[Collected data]

BEGIN

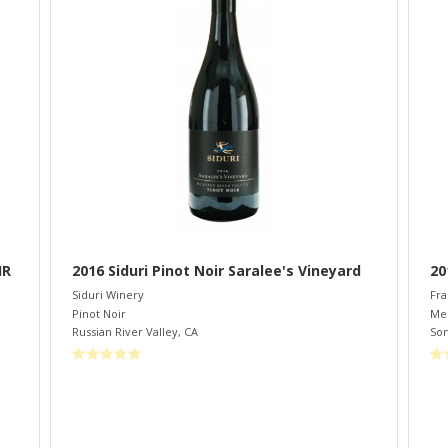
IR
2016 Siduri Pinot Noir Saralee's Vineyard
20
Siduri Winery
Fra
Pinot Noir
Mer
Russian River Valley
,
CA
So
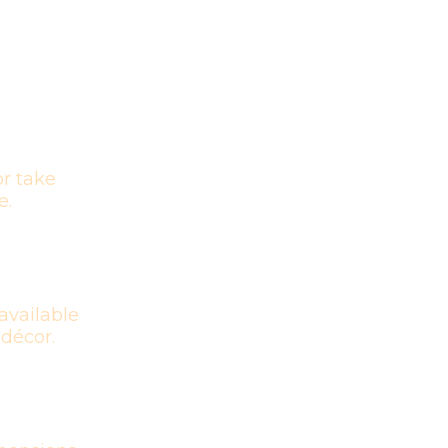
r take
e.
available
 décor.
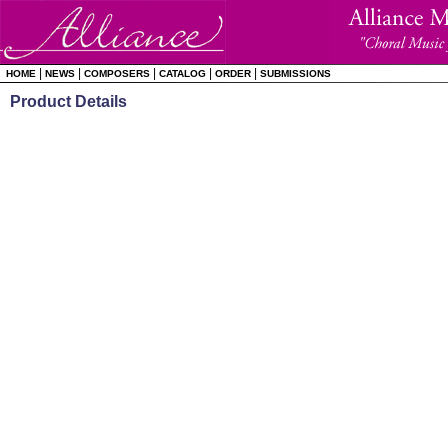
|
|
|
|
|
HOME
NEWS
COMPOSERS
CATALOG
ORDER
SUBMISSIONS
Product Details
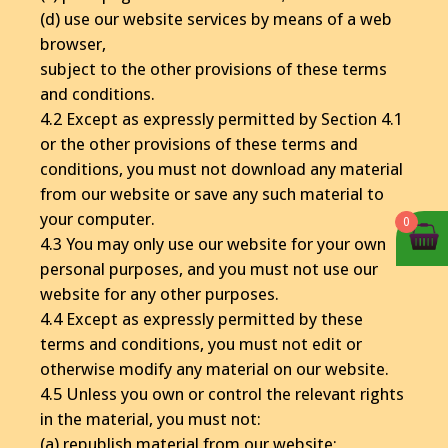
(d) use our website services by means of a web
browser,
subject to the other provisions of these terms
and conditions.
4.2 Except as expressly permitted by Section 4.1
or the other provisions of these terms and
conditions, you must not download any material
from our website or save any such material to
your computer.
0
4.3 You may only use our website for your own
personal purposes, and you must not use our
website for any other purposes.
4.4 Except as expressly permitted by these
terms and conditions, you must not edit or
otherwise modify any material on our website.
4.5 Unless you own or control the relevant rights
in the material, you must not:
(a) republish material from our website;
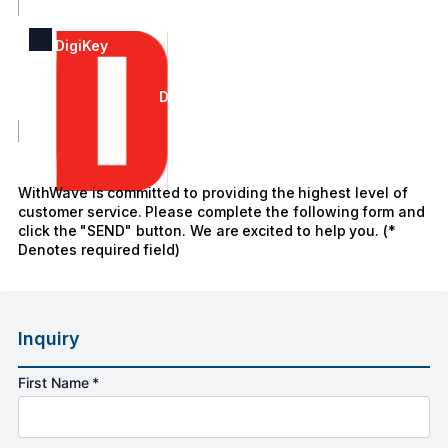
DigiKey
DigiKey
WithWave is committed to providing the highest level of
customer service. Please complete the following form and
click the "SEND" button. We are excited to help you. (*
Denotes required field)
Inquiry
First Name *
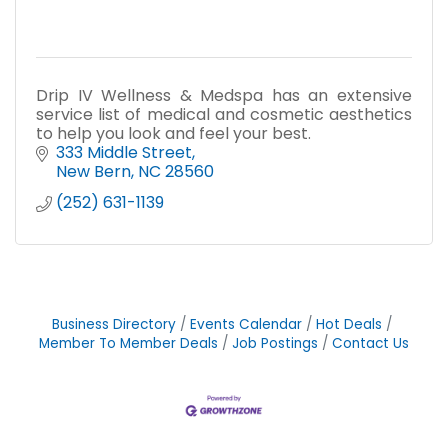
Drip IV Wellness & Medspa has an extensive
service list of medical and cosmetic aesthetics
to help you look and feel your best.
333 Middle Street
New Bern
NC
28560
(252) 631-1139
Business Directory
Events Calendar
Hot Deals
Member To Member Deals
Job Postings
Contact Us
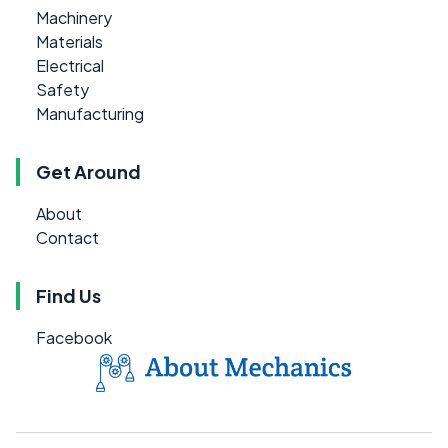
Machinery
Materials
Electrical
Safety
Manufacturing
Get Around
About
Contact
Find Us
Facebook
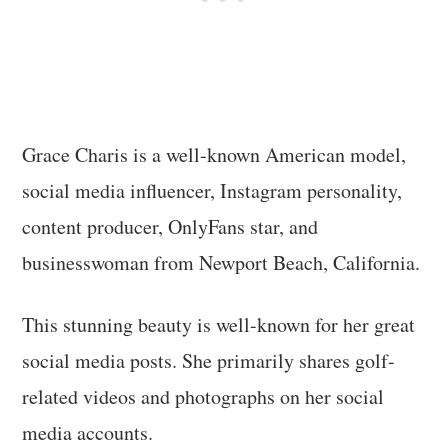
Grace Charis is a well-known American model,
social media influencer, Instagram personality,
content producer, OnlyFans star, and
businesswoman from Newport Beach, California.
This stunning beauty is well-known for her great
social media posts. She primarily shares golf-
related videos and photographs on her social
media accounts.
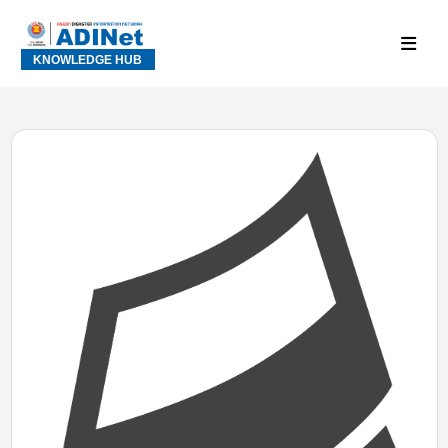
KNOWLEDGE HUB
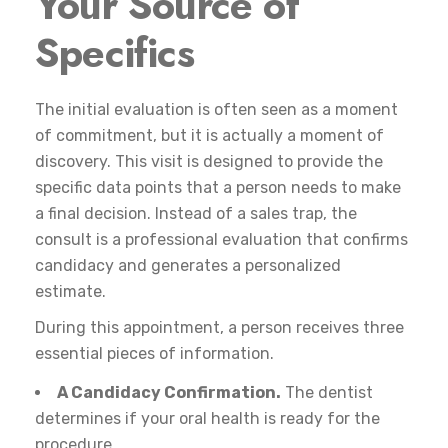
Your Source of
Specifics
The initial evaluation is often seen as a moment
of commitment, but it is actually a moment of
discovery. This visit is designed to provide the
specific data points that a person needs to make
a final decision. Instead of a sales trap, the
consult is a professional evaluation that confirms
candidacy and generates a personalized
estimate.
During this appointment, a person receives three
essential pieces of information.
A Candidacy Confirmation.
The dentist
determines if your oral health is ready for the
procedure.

END

> TASK DETAILS
The records above must be echoed exactly, minus their pictures.

> RESULT OF THE TASK
IR
2016 Siduri Pinot Noir Saralee's Vineyard
20
Siduri Winery
Fra
Pinot Noir
Mer
Russian River Valley
,
CA
So
r take
e.
available
 décor.
|
|
|
|
|
HOME
NEWS
COMPOSERS
CATALOG
ORDER
SUBMISSIONS
Product Details
(d) use our website services by means of a web
browser,
subject to the other provisions of these terms
and conditions.
4.2 Except as expressly permitted by Section 4.1
or the other provisions of these terms and
conditions, you must not download any material
from our website or save any such material to
your computer.
0
4.3 You may only use our website for your own
personal purposes, and you must not use our
website for any other purposes.
4.4 Except as expressly permitted by these
terms and conditions, you must not edit or
otherwise modify any material on our website.
4.5 Unless you own or control the relevant rights
in the material, you must not:
(a) republish material from our website;
DigiKey
DigiKey
WithWave is committed to providing the highest level of
customer service. Please complete the following form and
click the "SEND" button. We are excited to help you. (*
Denotes required field)
Inquiry
First Name *
Drip IV Wellness & Medspa has an extensive
service list of medical and cosmetic aesthetics
to help you look and feel your best.
333 Middle Street
New Bern
NC
28560
(252) 631-1139
Business Directory
Events Calendar
Hot Deals
Member To Member Deals
Job Postings
Contact Us
Machinery
Materials
Electrical
Safety
Manufacturing
Get Around
About
Contact
Find Us
Facebook
Grace Charis is a well-known American model,
social media influencer, Instagram personality,
content producer, OnlyFans star, and
businesswoman from Newport Beach, California.
This stunning beauty is well-known for her great
social media posts. She primarily shares golf-
related videos and photographs on her social
media accounts.
KNOWLEDGE HUB
Your Source of
Specifics
The initial evaluation is often seen as a moment
of commitment, but it is actually a moment of
discovery. This visit is designed to provide the
specific data points that a person needs to make
a final decision. Instead of a sales trap, the
consult is a professional evaluation that confirms
candidacy and generates a personalized
estimate.
During this appointment, a person receives three
essential pieces of information.
A Candidacy Confirmation.
The dentist
determines if your oral health is ready for the
procedure.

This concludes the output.